I couldn't risk the thought of Max using those luxuries and comforts--even his own body--to control me or keep me powerless.
"That's how it starts," Mom would say. "They get you comfortable and make you feel safe, then they start controlling you. First you can't work anymore. Then you can't eat what you want. Then you have to do whatever they want, and if you don't they smack ya."
"Ava?"
I stiffened when I heard his voice. I didn't realize I'd sat there for that long crying. Max was home now and it was time to say goodbye and leave.
"I'm here," I said, calling out to him, but he was in the doorway. I glanced over my shoulder and saw his sad smile.
"I brought boxes. Do you want some help?"
Looking back down at my phone, I let my shoulders droop. There was no way in hell I could stand here and pack my shit into those boxes while trying to look him in the eye at the same time.

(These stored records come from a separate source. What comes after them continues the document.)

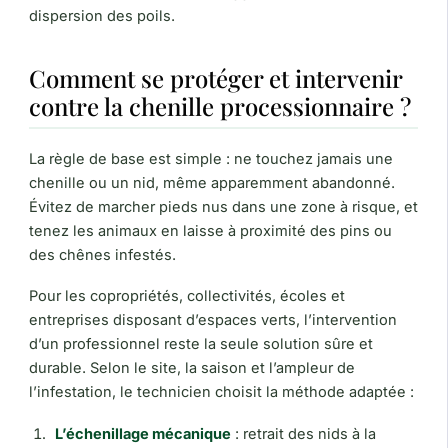
dispersion des poils.
Comment se protéger et intervenir
contre la chenille processionnaire ?
La règle de base est simple : ne touchez jamais une
chenille ou un nid, même apparemment abandonné.
Évitez de marcher pieds nus dans une zone à risque, et
tenez les animaux en laisse à proximité des pins ou
des chênes infestés.
Pour les copropriétés, collectivités, écoles et
entreprises disposant d’espaces verts, l’intervention
d’un professionnel reste la seule solution sûre et
durable. Selon le site, la saison et l’ampleur de
l’infestation, le technicien choisit la méthode adaptée :
L’échenillage mécanique
: retrait des nids à la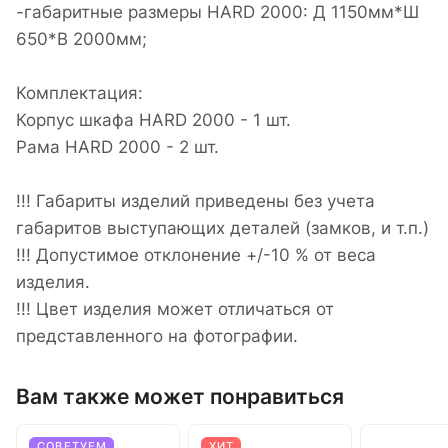
-габаритные размеры HARD 2000: Д 1150мм*Ш
650*В 2000мм;
Комплектация:
Корпус шкафа HARD 2000 - 1 шт.
Рама HARD 2000 - 2 шт.
!!! Габариты изделий приведены без учета
габаритов выступающих деталей (замков, и т.п.)
!!! Допустимое отклонение +/-10 % от веса
изделия.
!!! Цвет изделия может отличаться от
представленного на фотографии.
Вам также может понравиться
СОВЕТУЕМ
ХИТ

"Uh, that's okay..." I want him to go now, back to work, or to his room. To let me do this alone how it should be. I can't take anything else from him.
"I brought you something else," he said, and I saw his shoes in front of me, along with a stack of papers. It had a legal firm's letterhead and I knew what it was before he said, "It's the annulment paperwork we had drawn up when we signed the marriage contract. You just have to sign and you're free then."
I detected a hint of sadness in his tone but when I looked up at him and accepted the documents I saw his expression was calm. "Thank you," I managed, and I put them on the mattress beside me. I didn't want him to see that I'd been crying so I quickly stood and turned my back to him as I continued putting things in my suitcase. Then I focused on emptying the nightstand and filling the two boxes he set on the bed behind me when I was still seated.
"So you'll be the beautiful barista again?" Max walked around the end of the bed and stood with his hands in his pockets watching me. All I could think was how close we'd become and how now we were going back to being complete strangers.
"Yeah," I said sadly, and I tried not to feel the crushing weight of the financial burden I was under. I was barely making ends meet as it was. This hospital bill was going to cost a fortune. But I was alive, and I had to remind myself that Max did me a huge favor. "Don't worry. I can pay you back for the few months of rent when I get my first couple paychecks." I was already tallying up how I'd be able to catch up things with him and still make my current bills. I'd need a lot of tips and extra hours.
"Don't worry about it. Just whenever you have the money." Anyone else would have been offended by those words, but I knew Max was saying them because of me. Because of how I treated him and how I demanded to pay my own way and be my own person. Part of me wanted to beg him to just forgive that debt and make it easier for me, and I knew he would. I knew he loved me even though he promised not to fall for me.
But I couldn't do it. I couldn't take advantage of him now. I had to follow through and stick to my original plan.
"So you're still going to come in and get coffee and pester me?" I wanted there to be humor in my tone but I couldn't muster it. I was so heartbroken.
"Of course... And you're going to refuse to go to lunch with me." Max's voice was tight and rigid. It wasn't anger though. I knew the sound of heartbreak.
"You never know. I might say yes one of these times." I forced a smile and said, "I'll sign the papers before I leave. Kelsey is going to pick me up."
Our eyes locked and I saw sadness in his. He blinked a few times and nodded. Then he took a step backward, and just like that, I knew we were officially done. "I'll let you pack then."
Max walked out and I burst into tears again and this time I didn't even try to stop them. I curled up on the bed and sobbed myself to sleep knowing Kelsey's call saying she was here would wake me. I'd make sure to slip out when Max wasn't home to avoid an awkward goodbye.
If he wanted a hug or a kiss I'd lose my resolve.